In the past the people of Waihao were semi-nomadic and spent the colder months near the coast and the warmer months harvesting the resources of the inland areas of the takiwā.

Waihao people would gather their equipment and whānau together and would trek up the Waitaki Valley to the area around Omarama and Ōhau to hunt for weka.  After the weka were gathered and processed, the people would gather the raupo needed to build enough mokihi  (rafts) to carry all their goods and people down the river to the coast.

One of the most precious taonga of the Waihao people, a toki (adze) called Paewhenua, always had to be taken on this trek as it was needed on the return journey.

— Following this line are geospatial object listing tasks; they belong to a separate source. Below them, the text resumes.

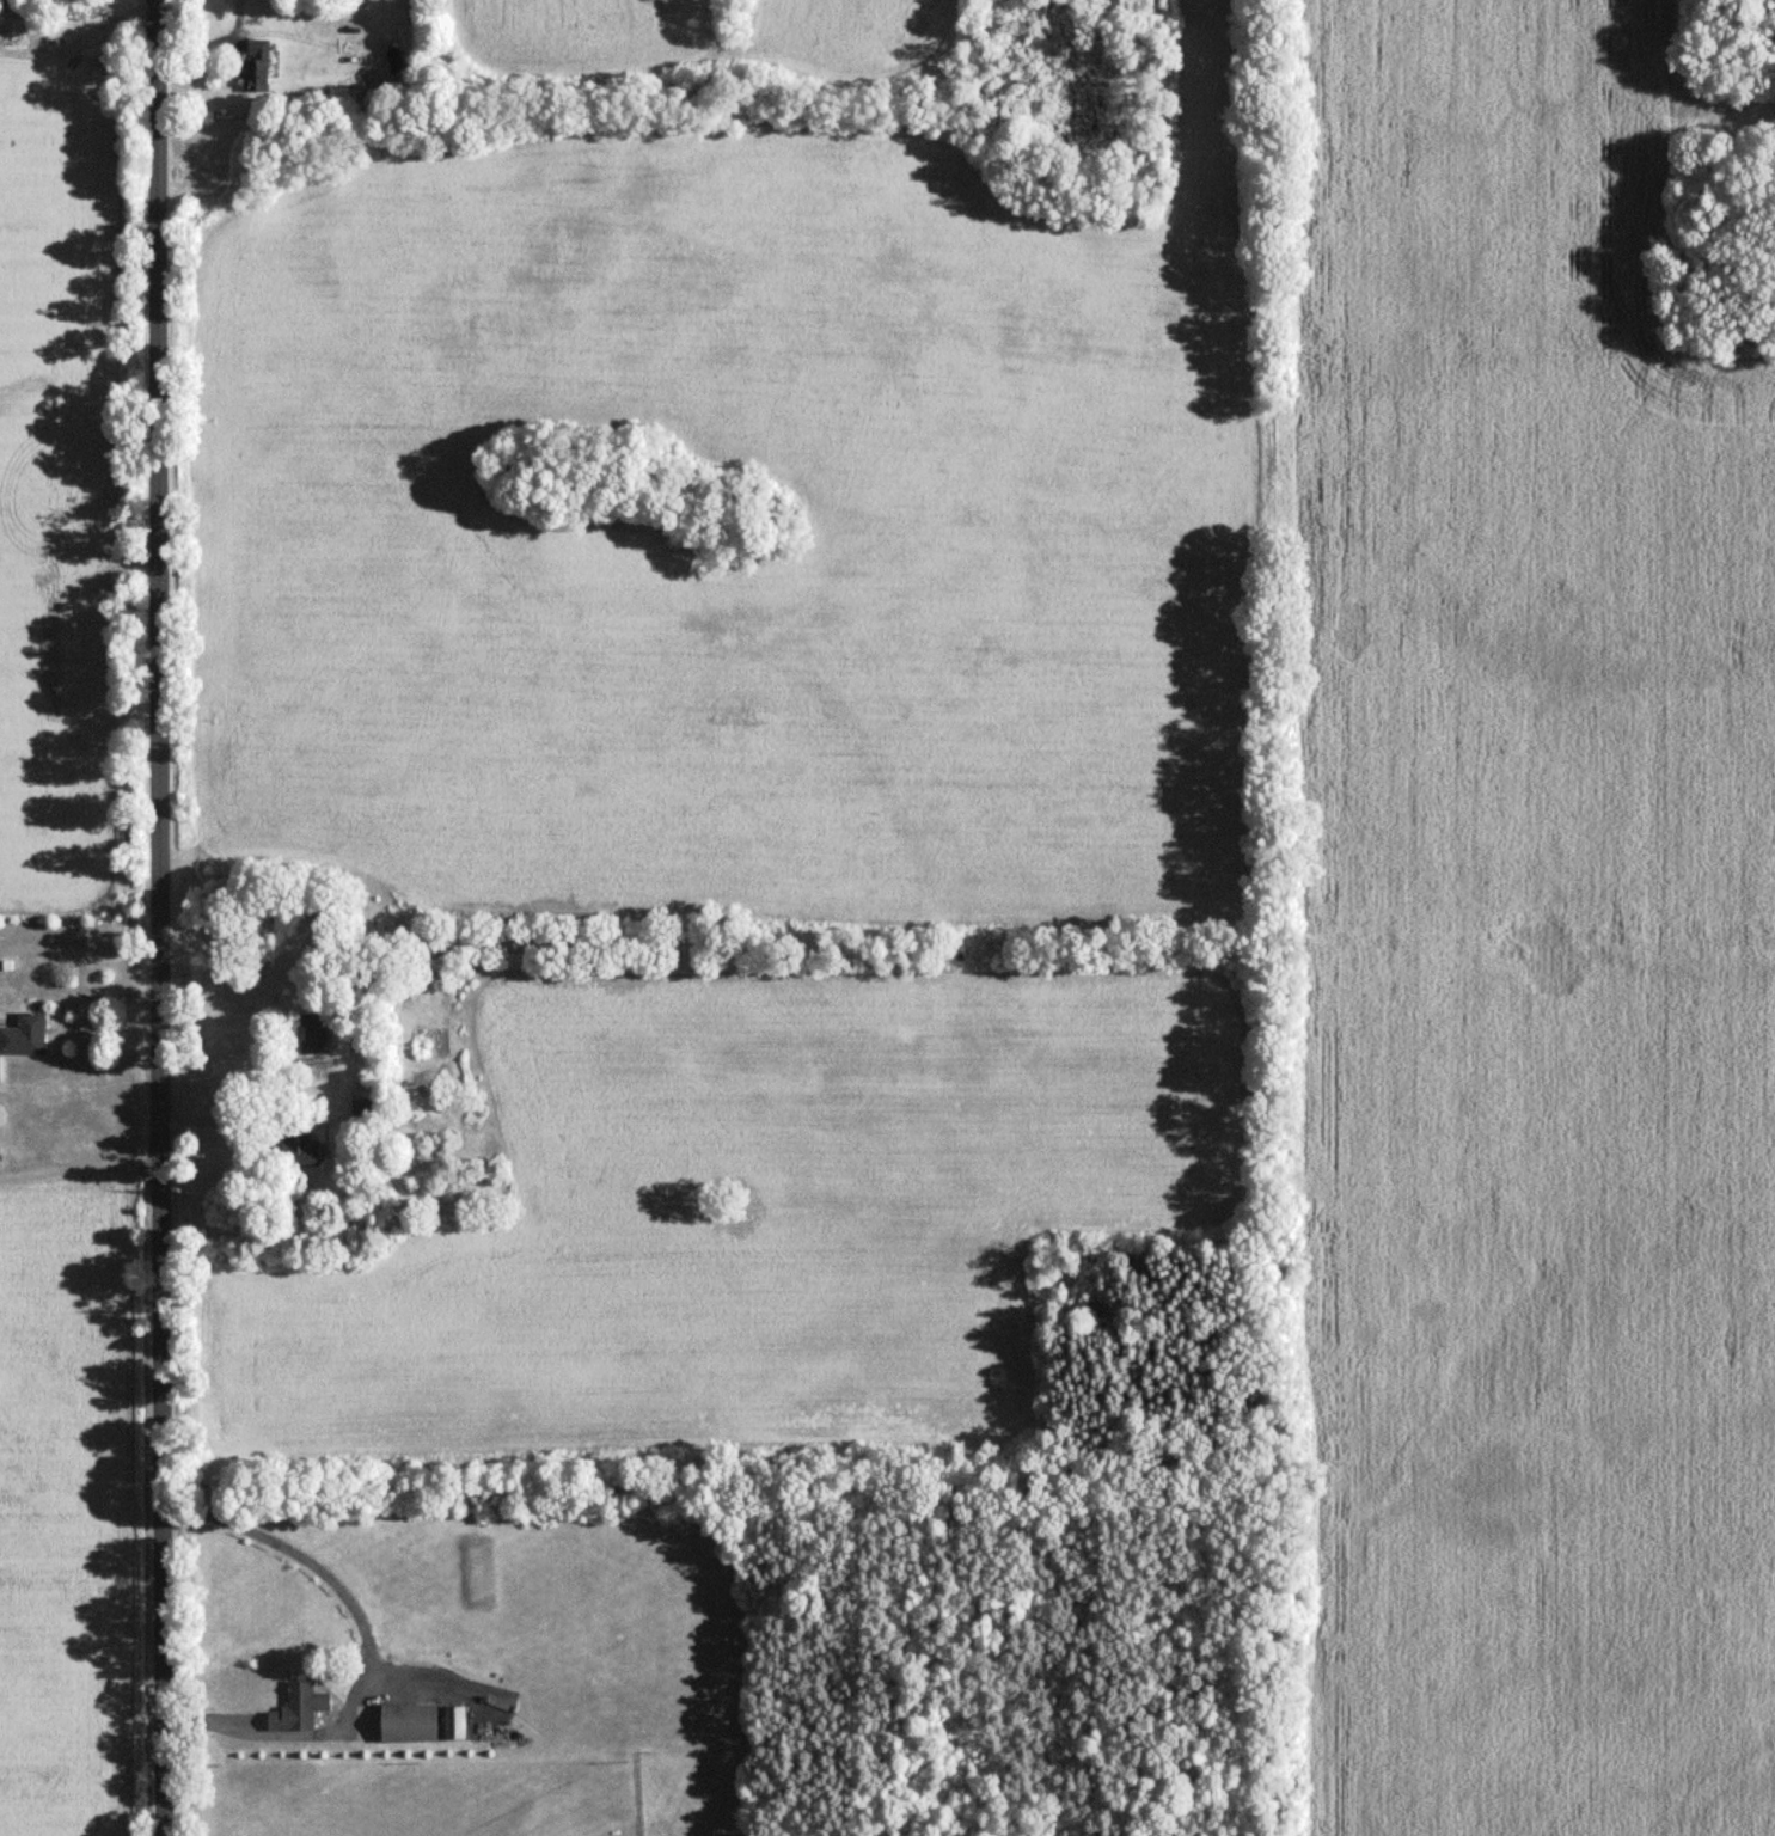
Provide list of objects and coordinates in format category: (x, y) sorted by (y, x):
building: (254, 65)
road: (158, 917)
road: (79, 948)
road: (259, 963)
building: (310, 1034)
building: (22, 1035)
building: (359, 1114)
road: (237, 1118)
building: (298, 1151)
road: (79, 1162)
road: (369, 1647)
building: (296, 1709)
building: (405, 1723)
building: (452, 1723)

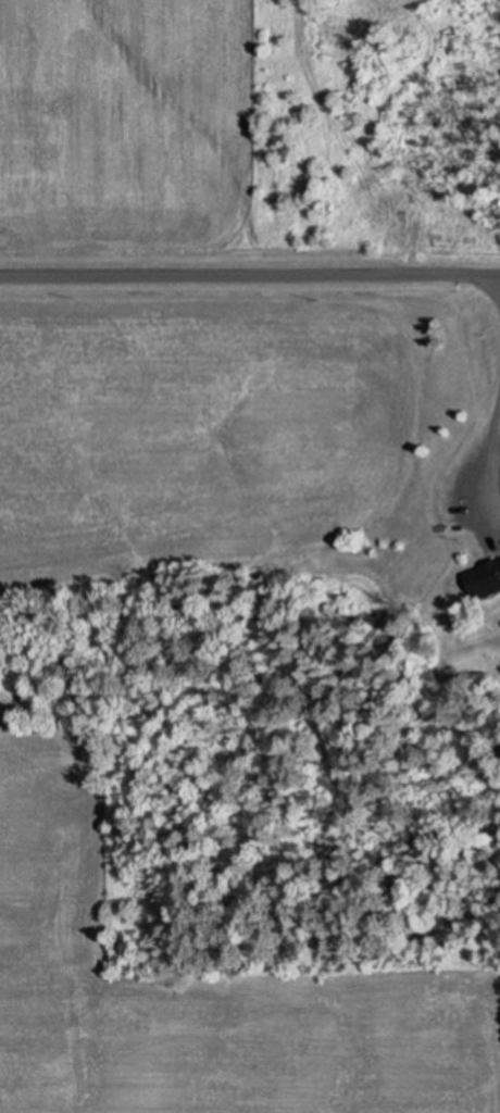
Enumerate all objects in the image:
road: (250, 276)
building: (484, 579)

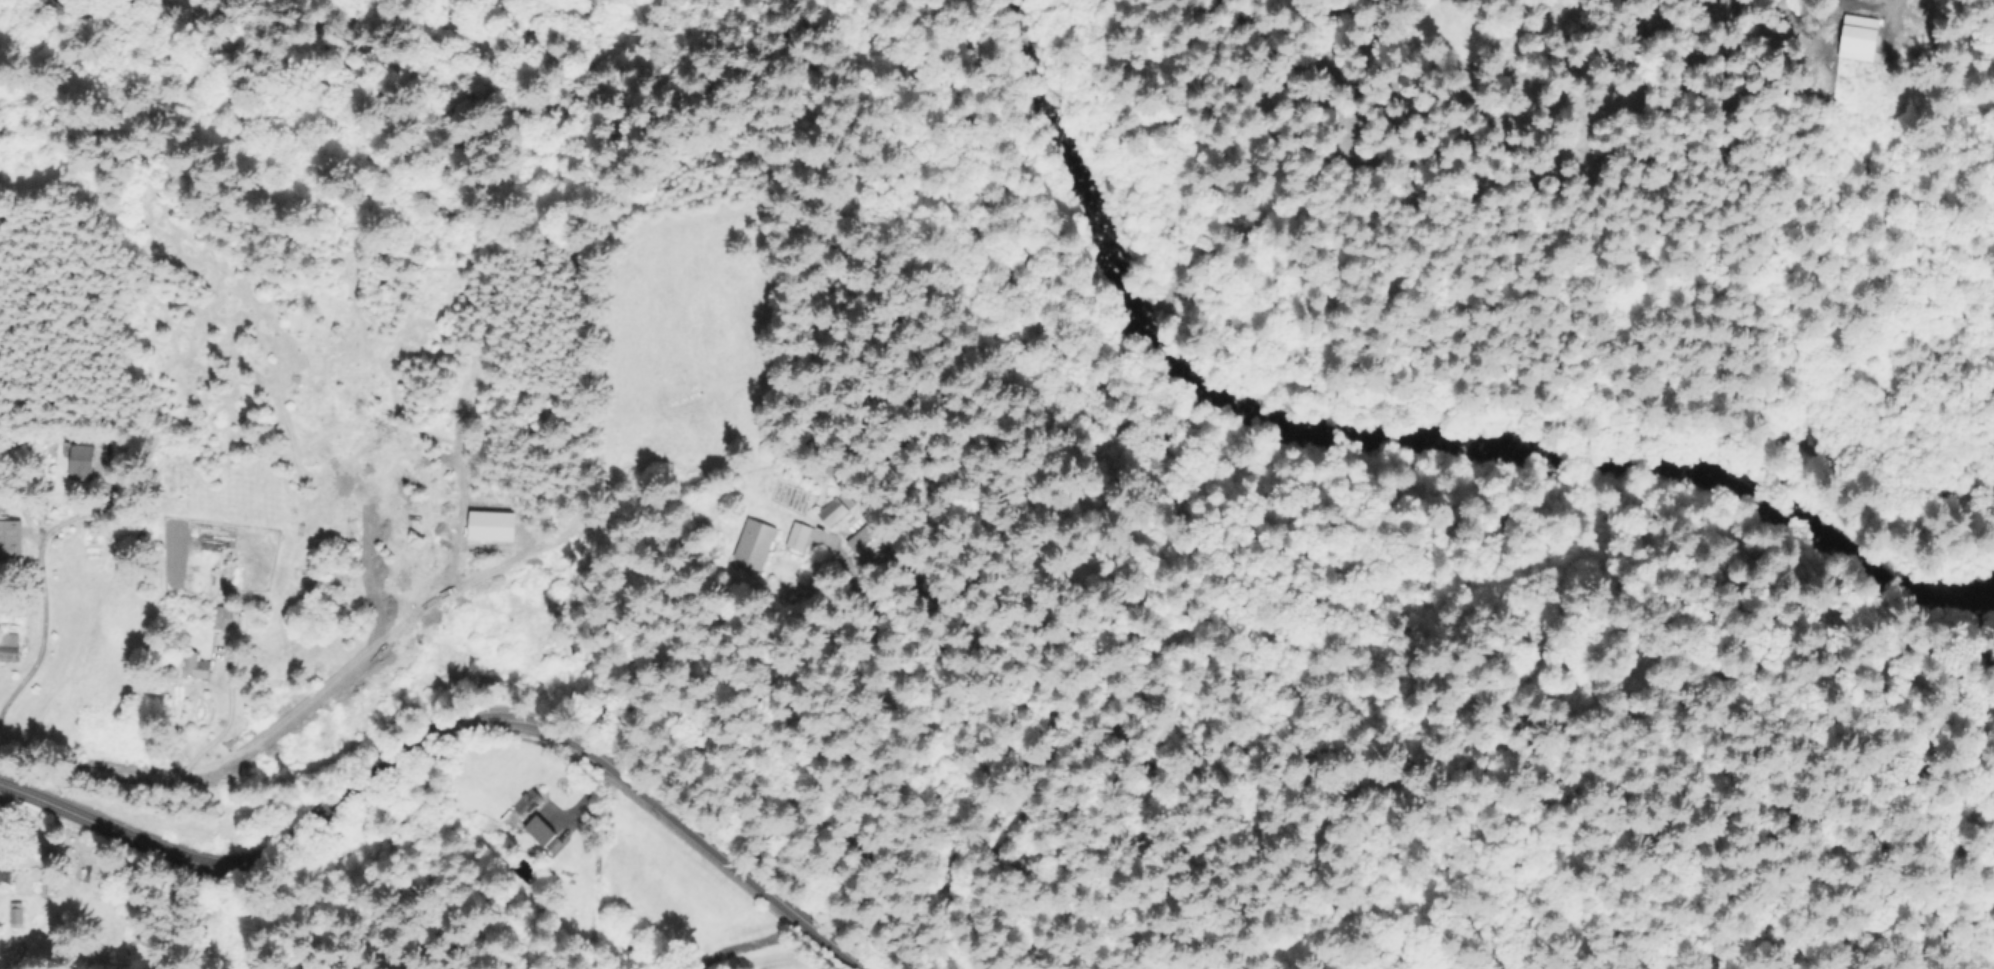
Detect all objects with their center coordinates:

Paewhenua was placed on the lead mokihi on the journey down the river because this toki had a relationship with the wind Taniwhā that live around the mountain Kohurau, which shelters the town of Kurow.  This taniwhā would leap onto the lead mokihi with Paewhenua, and the people would travel safely to the coast under the dual protection of Paewhenua and the Taniwhā.

If Paewhenua was not on the lead mokihi, the Taniwhā would blow fiercely and could cause the mokihi to overturn, losing the valuable weka.

In the early years of European settlement Paewhenua disappeared.

Waihao Kaumatua have over the years searched museums and collections for word of Paewhenua.

One day Paewhenua will return and the Hapū will be here to welcome the toki home.